I would like to finish my line of argument. I can see that the noble Lord, Lord Phillips of Sudbury, is ready to pounce on me for daring to challenge this, but I listened patiently to his line of argument and would like him to listen patiently to mine before he bursts in. I am happy to take an intervention in a minute, but let me first deploy the argument.

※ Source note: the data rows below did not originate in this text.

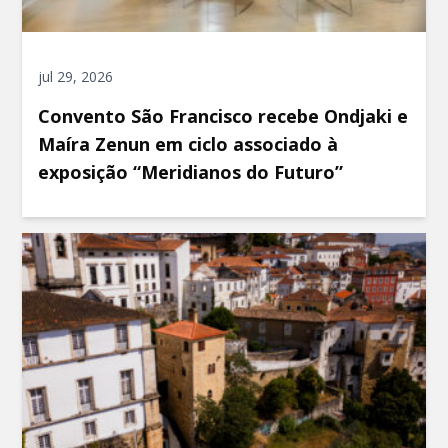
jul 29, 2026
Convento São Francisco recebe Ondjaki e
Maíra Zenun em ciclo associado à
exposição “Meridianos do Futuro”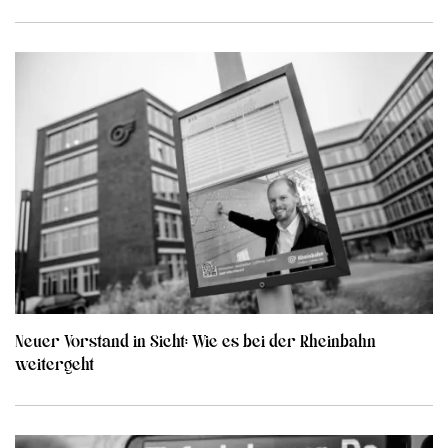
Neuer Vorstand in Sicht: Wie es bei der Rheinbahn
weitergeht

Let us say that I get my MRI scan and am aware of a consultant in an NHS hospital who can respond to my sports injury-a fanciful thing, given my age-and this consultant is practising in a foundation trust but also has facilities to practise in a private hospital. I may be quite badly injured, with a cruciate ligament injury. What happens under this amendment? Does it mean that the only safe thing for the consultant to do, in case he gets called up before the GMC, is to treat me, however urgent my case is, in the private hospital? Or does he, despite his clinical judgment, have to seek the approval of the foundation trust management and compare me against all the other people who may be on the waiting list? Let us be real-waiting lists will be rising as we move through the kind of financial circumstances that the NHS faces. If we make this amendment to the Bill, those consultants will be put into a rather difficult position in those kinds of circumstances, which are not fanciful. That is a question for the noble Lord, Lord Phillips of Sudbury, but I would welcome the Minister's view as well.